Tendon laxity is commonly seen in newborn foals, particularly premature foals. With controlled exercise, this condition generally resolves itself. Controlled exercise includes stretching the muscle-tendon unit, which can include trimming the feet, bandaging to stimulate relaxation and oxytetracyline to relax the muscle. If the limb is hitting the ground, a small bandage can help protect it, but a heavy support bandage will worsen the condition.
Ligamentous laxity is common in newborns but is often self limiting. The legs can be manually straightened but weight bearing can cause crookedness. Controlled exercise will strengthen the ligaments and keep the legs in better alignment.

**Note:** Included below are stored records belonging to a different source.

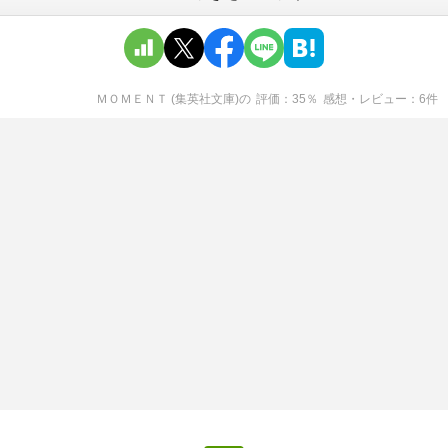
ＭＯＭＥＮＴ (集英社文庫)
の
評価
35
％
感想・レビュー
6
件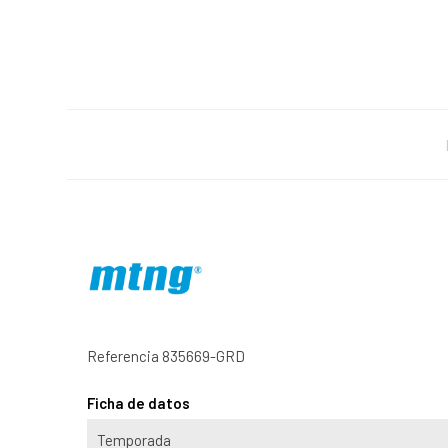
Referencia
835669-GRD
Ficha de datos
Temporada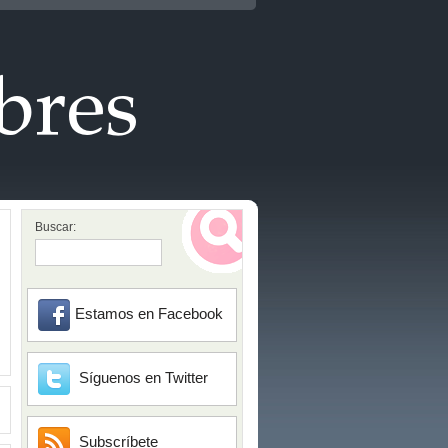
Buscar:
Estamos en Facebook
Síguenos en Twitter
Subscríbete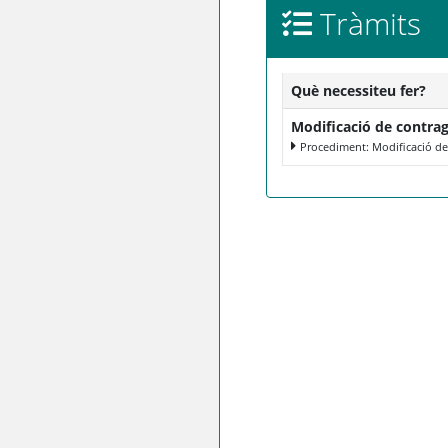
Tràmits
Què necessiteu fer?
Modificació de contra
Procediment: Modificació de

Tendon contracture (club feet, fetlock contracture, carpal contracture) are a relative disparity between tendon length and leg length. Foals born with contracture should also be checked for undershot jaws, as this would likely indicate problems with iodine levels in the mare. These foals do not respond to treatment as well as other foals. Remember, young foals respond best to medical treatment so do not avoid delaying treatment. In some cases, surgery may be an option. Surgical treatment depends on the site of contracture. If the deformity is not excessive, club footed foals respond well to inferior check desmotomy. In severe cases, the deep flexor tendon may be cut. Fetlock contracture may require cutting of both the inferior and superior check ligaments to allow the superficial and deep flexor tendons to stretch. Surgical treatment of carpal contracture is possible but is generally reserved for select cases. Generally, foals less than one year of age respond best to surgery, but it can also help in adults. Usually, these deformities occur because of premature birth or damage to the growth plate.

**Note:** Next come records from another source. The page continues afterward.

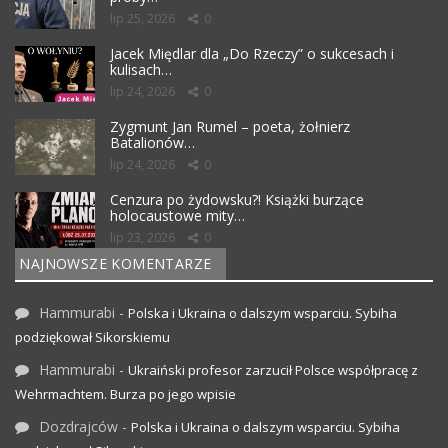
lip 25, 2026
0
Jacek Międlar dla „Do Rzeczy” o sukcesach i
kulisach…
lip 24, 2026
0
Zygmunt Jan Rumel – poeta, żołnierz
Batalionów…
lip 24, 2026
0
Cenzura po żydowsku?! Książki burzące
holocaustowe mity…
lip 23, 2026
0
NAJNOWSZE KOMENTARZE
Hammurabi
-
Polska i Ukraina o dalszym wsparciu. Sybiha
podziękował Sikorskiemu
Hammurabi
-
Ukraiński profesor zarzucił Polsce współpracę z
Wehrmachtem. Burza po jego wpisie
Dozdrajców
-
Polska i Ukraina o dalszym wsparciu. Sybiha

Immature cuboidal bones is a dangerous deformity seen in premature foals. The bones are not solid when the foals are born and can be malformed by weight bearing. Foals need to be kept recumbent and/or wear splints or casts when standing so that the bones maintain the normal shape as they solidify. Prognosis is good if the bones do not deform, but the condition is hard to correct if the bones deform. Foals with signs of prematurity should have hock and carpal x-rays taken to ensure this is not a problem. Inflammation or trauma to the growth plate can make one side of the leg grow faster than the other. In foals, the most common version leads to legs that turn out at the carpus (front knee). Fortunately this condition will often fix itself over time. However, hoof trimming and controlled exercise help prevent secondary problems. Periosteal stripping should be considered for carpal versions if foals are severely affected by damage to their growth plate or have not improved by three to four months of age. Other options are available for older foals, but the procedures are more invasive and run the risk for more complications.
Again, it is best to catch these problems when the animal is young. If moderate to severe limb deformities are left untreated, they result in crippling problems as the foal matures and because of the associated pain, most will not become riding horses.